### ACTIVITY
Reproduce every line of the data below word for word, keeping the original languages and line order.

+ + + + +

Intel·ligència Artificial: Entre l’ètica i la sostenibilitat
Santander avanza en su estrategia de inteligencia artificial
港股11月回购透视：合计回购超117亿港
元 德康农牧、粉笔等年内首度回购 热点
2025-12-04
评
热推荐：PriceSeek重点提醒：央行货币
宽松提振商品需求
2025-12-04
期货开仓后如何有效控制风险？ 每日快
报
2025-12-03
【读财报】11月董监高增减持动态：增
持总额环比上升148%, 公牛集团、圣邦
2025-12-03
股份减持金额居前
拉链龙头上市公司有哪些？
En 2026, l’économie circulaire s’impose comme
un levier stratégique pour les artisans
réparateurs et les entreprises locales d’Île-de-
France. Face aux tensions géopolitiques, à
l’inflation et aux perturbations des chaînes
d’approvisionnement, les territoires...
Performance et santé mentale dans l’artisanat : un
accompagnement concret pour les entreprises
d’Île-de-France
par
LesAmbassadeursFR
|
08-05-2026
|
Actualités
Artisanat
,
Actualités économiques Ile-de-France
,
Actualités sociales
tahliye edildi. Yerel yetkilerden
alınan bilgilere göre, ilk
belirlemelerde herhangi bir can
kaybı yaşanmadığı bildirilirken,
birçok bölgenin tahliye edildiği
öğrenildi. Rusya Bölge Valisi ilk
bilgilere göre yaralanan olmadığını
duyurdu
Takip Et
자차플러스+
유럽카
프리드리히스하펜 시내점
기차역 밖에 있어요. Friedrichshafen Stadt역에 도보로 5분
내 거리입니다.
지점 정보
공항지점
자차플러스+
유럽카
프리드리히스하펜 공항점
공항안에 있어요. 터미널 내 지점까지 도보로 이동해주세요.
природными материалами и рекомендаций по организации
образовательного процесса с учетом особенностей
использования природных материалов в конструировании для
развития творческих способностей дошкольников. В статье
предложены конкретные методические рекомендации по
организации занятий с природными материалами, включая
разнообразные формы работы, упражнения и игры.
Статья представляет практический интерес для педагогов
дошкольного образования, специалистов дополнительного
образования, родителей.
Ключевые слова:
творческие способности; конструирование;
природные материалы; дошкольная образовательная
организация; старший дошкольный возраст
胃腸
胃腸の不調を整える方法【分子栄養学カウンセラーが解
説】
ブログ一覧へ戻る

+ + + + +

### SOLUTION FOR THIS PROBLEM
Intel·ligència Artificial: Entre l’ètica i la sostenibilitat
Santander avanza en su estrategia de inteligencia artificial
港股11月回购透视：合计回购超117亿港
元 德康农牧、粉笔等年内首度回购 热点
2025-12-04
评
热推荐：PriceSeek重点提醒：央行货币
宽松提振商品需求
2025-12-04
期货开仓后如何有效控制风险？ 每日快
报
2025-12-03
【读财报】11月董监高增减持动态：增
持总额环比上升148%, 公牛集团、圣邦
2025-12-03
股份减持金额居前
拉链龙头上市公司有哪些？
En 2026, l’économie circulaire s’impose comme
un levier stratégique pour les artisans
réparateurs et les entreprises locales d’Île-de-
France. Face aux tensions géopolitiques, à
l’inflation et aux perturbations des chaînes
d’approvisionnement, les territoires...
Performance et santé mentale dans l’artisanat : un
accompagnement concret pour les entreprises
d’Île-de-France
par
LesAmbassadeursFR
|
08-05-2026
|
Actualités
Artisanat
,
Actualités économiques Ile-de-France
,
Actualités sociales
tahliye edildi. Yerel yetkilerden
alınan bilgilere göre, ilk
belirlemelerde herhangi bir can
kaybı yaşanmadığı bildirilirken,
birçok bölgenin tahliye edildiği
öğrenildi. Rusya Bölge Valisi ilk
bilgilere göre yaralanan olmadığını
duyurdu
Takip Et
자차플러스+
유럽카
프리드리히스하펜 시내점
기차역 밖에 있어요. Friedrichshafen Stadt역에 도보로 5분
내 거리입니다.
지점 정보
공항지점
자차플러스+
유럽카
프리드리히스하펜 공항점
공항안에 있어요. 터미널 내 지점까지 도보로 이동해주세요.
природными материалами и рекомендаций по организации
образовательного процесса с учетом особенностей
использования природных материалов в конструировании для
развития творческих способностей дошкольников. В статье
предложены конкретные методические рекомендации по
организации занятий с природными материалами, включая
разнообразные формы работы, упражнения и игры.
Статья представляет практический интерес для педагогов
дошкольного образования, специалистов дополнительного
образования, родителей.
Ключевые слова:
творческие способности; конструирование;
природные материалы; дошкольная образовательная
организация; старший дошкольный возраст
胃腸
胃腸の不調を整える方法【分子栄養学カウンセラーが解
説】
ブログ一覧へ戻る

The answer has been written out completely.